> **Task details**
Give again, exactly as written, the lines of the records below from the line with "vfov_deg: 1.1" to the line with "focal_mm: 6.3". Both end lines count; pictures do not.

BEGIN Data

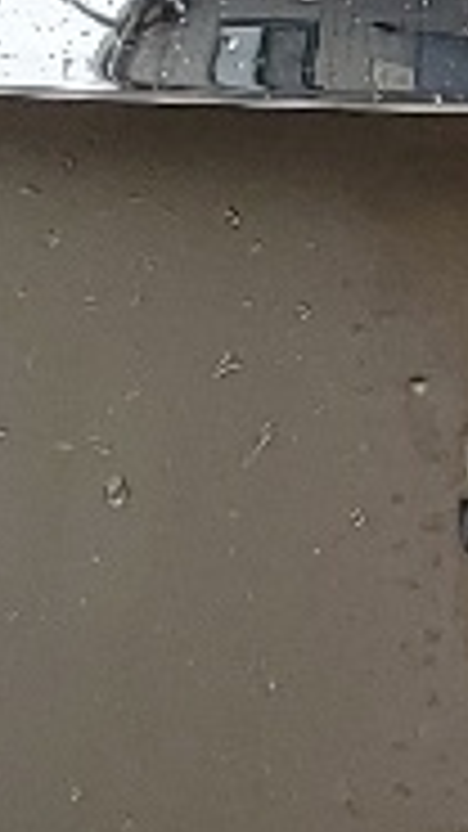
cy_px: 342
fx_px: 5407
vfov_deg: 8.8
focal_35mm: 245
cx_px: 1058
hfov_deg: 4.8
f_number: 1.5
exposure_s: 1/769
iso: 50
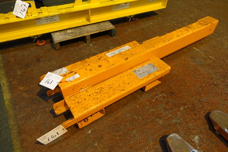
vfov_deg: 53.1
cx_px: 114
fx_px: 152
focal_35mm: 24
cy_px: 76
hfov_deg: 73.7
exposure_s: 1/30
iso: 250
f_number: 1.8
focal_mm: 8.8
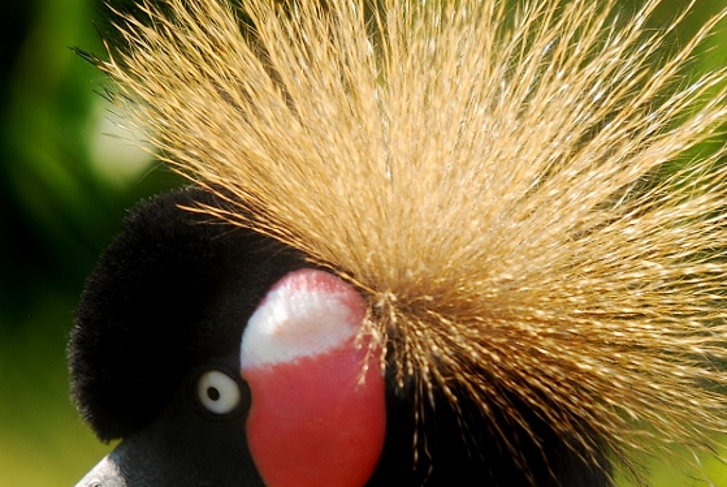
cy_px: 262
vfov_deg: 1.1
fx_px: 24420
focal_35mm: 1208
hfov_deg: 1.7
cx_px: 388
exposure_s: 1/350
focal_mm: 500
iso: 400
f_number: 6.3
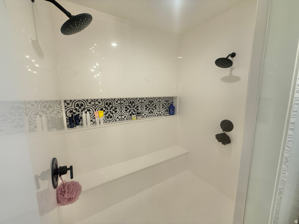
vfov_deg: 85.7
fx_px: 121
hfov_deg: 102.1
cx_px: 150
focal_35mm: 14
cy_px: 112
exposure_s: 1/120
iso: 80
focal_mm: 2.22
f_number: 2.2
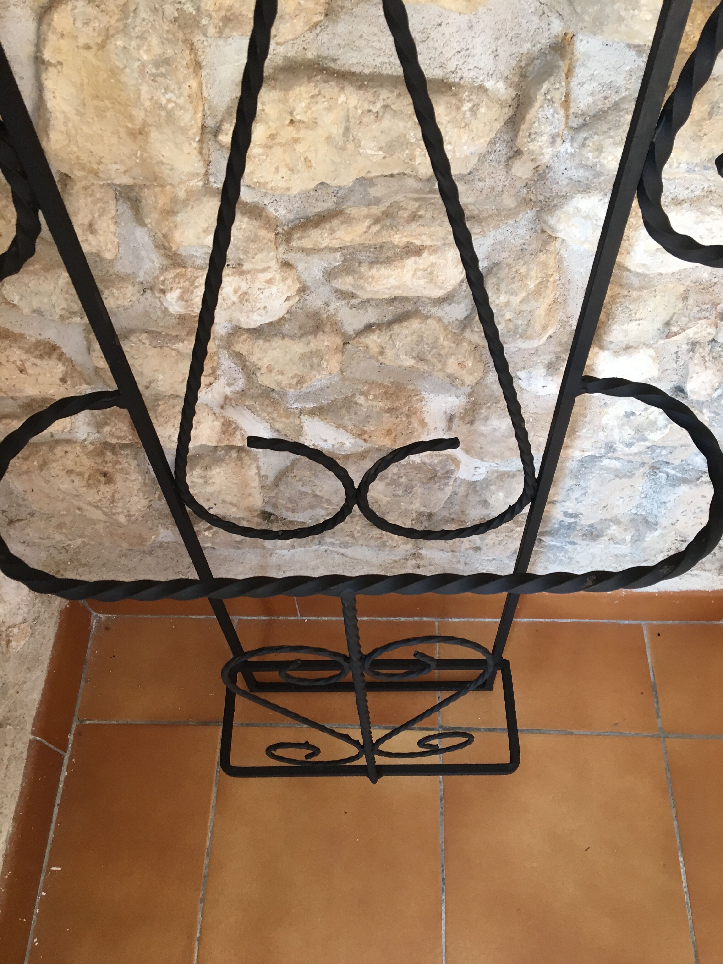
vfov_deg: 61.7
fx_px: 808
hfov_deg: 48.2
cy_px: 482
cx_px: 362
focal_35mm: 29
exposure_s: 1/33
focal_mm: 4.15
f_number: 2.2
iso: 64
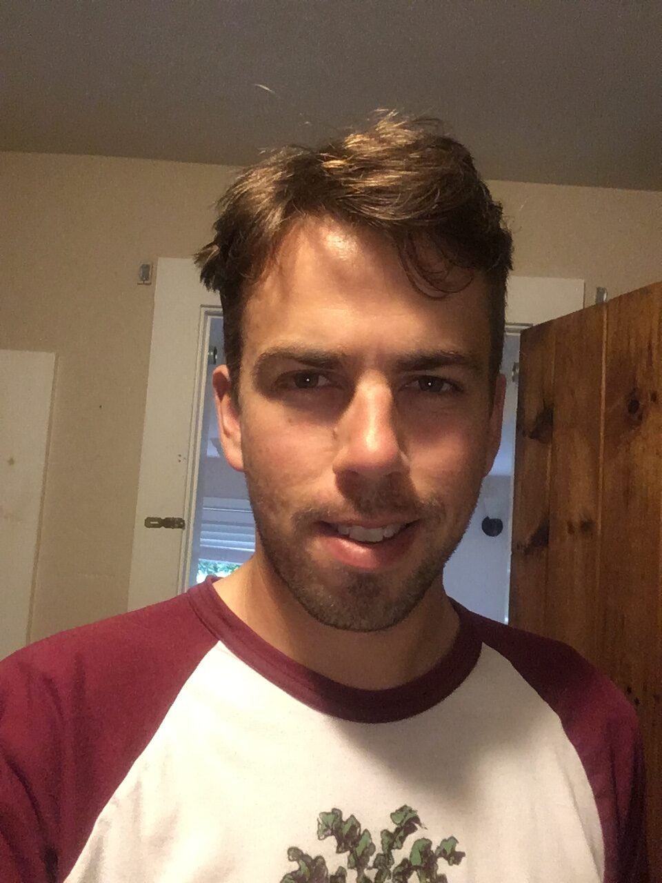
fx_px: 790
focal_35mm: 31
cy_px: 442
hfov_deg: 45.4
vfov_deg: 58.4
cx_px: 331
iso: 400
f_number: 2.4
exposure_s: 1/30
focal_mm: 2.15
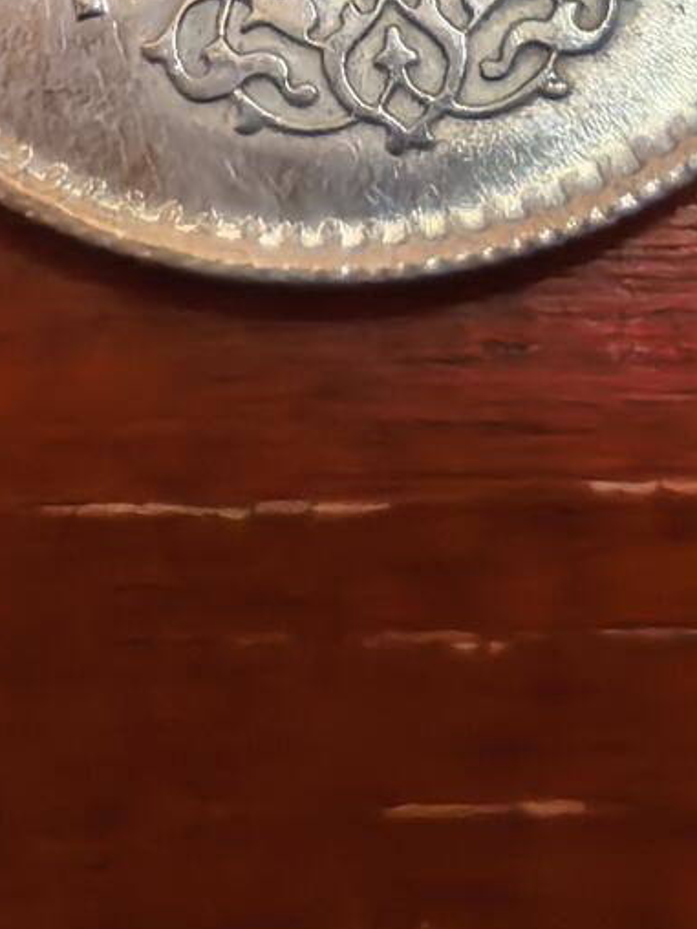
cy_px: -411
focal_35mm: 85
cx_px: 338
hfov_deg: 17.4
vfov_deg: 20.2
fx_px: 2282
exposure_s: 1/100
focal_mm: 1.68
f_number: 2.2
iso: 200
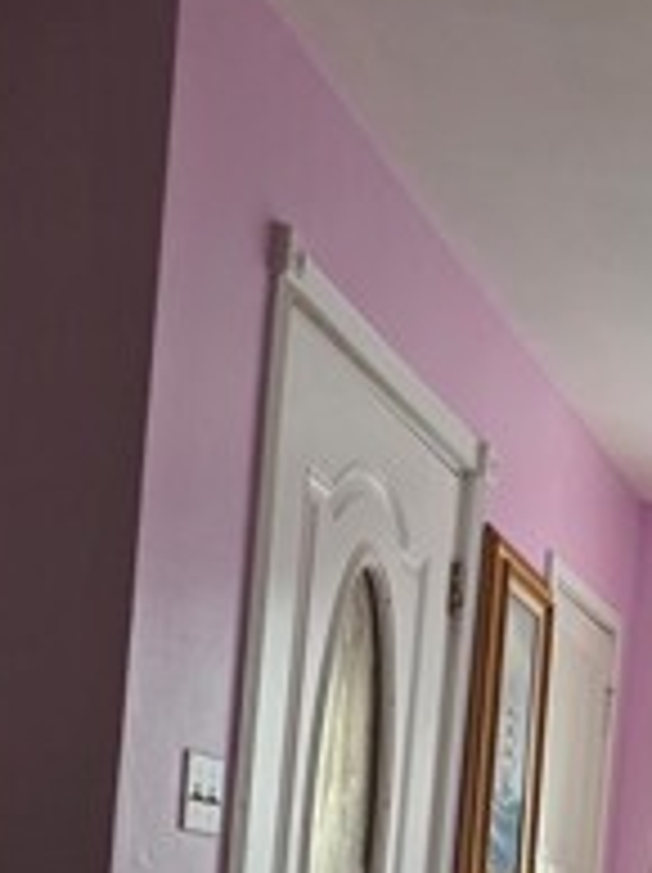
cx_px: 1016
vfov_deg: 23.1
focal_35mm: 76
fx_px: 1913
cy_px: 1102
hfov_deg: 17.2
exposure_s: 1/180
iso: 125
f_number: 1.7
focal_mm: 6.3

END Data
BEGIN Data

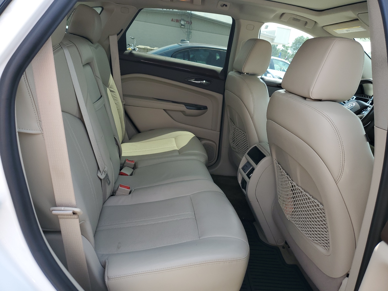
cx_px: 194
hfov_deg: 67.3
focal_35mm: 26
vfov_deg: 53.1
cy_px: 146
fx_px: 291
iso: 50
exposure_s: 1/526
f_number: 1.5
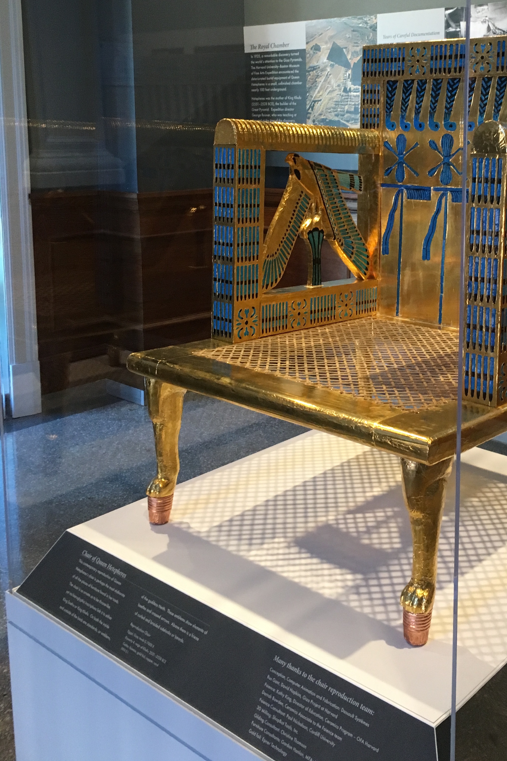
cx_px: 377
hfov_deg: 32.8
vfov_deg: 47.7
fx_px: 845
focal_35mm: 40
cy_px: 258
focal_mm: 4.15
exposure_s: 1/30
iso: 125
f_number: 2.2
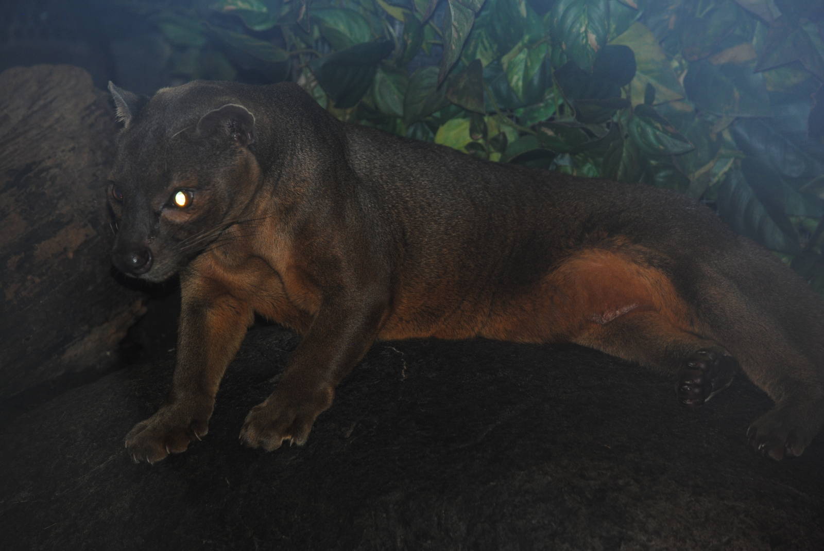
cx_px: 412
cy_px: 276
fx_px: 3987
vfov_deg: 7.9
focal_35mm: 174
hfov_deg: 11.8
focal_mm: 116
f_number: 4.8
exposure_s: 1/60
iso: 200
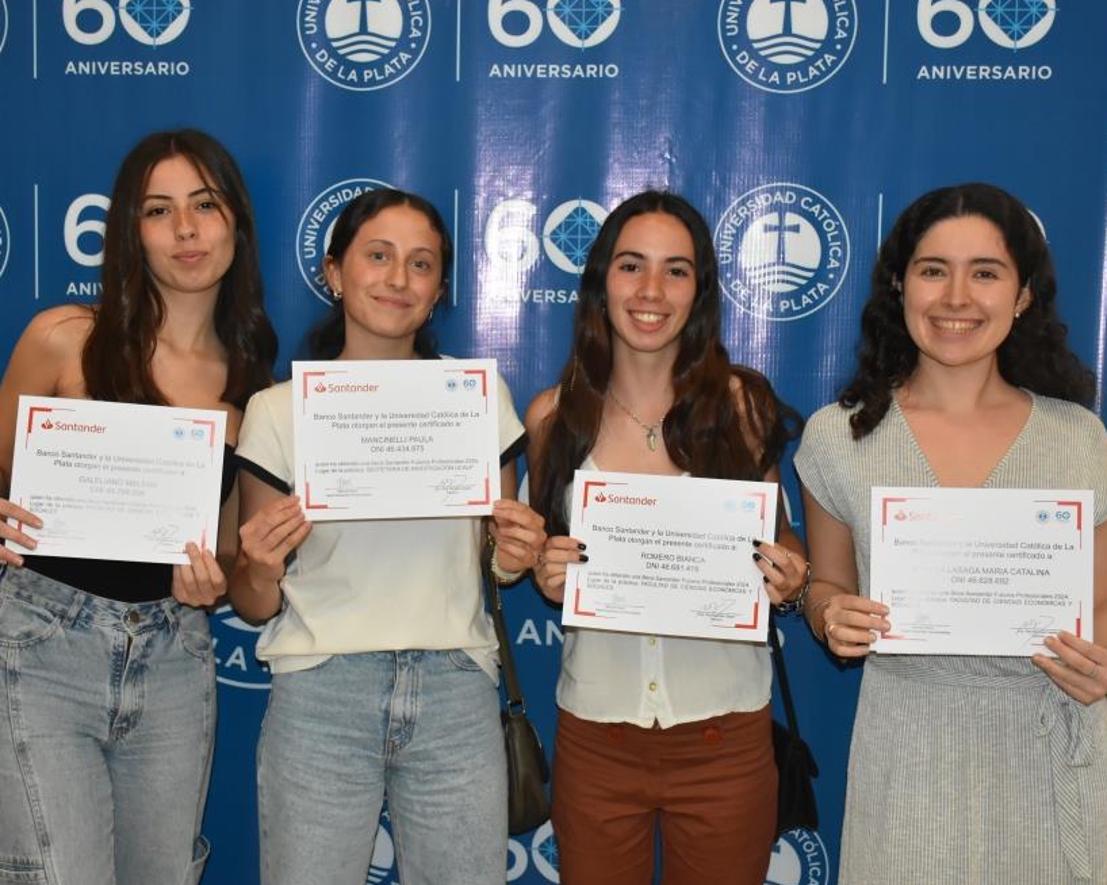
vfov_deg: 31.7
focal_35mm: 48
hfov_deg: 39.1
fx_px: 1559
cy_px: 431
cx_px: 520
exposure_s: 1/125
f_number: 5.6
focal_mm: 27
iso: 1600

END Data

> **Exercise result**
vfov_deg: 1.1
fx_px: 24420
focal_35mm: 1208
hfov_deg: 1.7
cx_px: 388
exposure_s: 1/350
focal_mm: 500
iso: 400
f_number: 6.3
vfov_deg: 85.7
fx_px: 121
hfov_deg: 102.1
cx_px: 150
focal_35mm: 14
cy_px: 112
exposure_s: 1/120
iso: 80
focal_mm: 2.22
f_number: 2.2
vfov_deg: 61.7
fx_px: 808
hfov_deg: 48.2
cy_px: 482
cx_px: 362
focal_35mm: 29
exposure_s: 1/33
focal_mm: 4.15
f_number: 2.2
iso: 64
fx_px: 790
focal_35mm: 31
cy_px: 442
hfov_deg: 45.4
vfov_deg: 58.4
cx_px: 331
iso: 400
f_number: 2.4
exposure_s: 1/30
focal_mm: 2.15
cy_px: -411
focal_35mm: 85
cx_px: 338
hfov_deg: 17.4
vfov_deg: 20.2
fx_px: 2282
exposure_s: 1/100
focal_mm: 1.68
f_number: 2.2
iso: 200
cx_px: 1016
vfov_deg: 23.1
focal_35mm: 76
fx_px: 1913
cy_px: 1102
hfov_deg: 17.2
exposure_s: 1/180
iso: 125
f_number: 1.7
focal_mm: 6.3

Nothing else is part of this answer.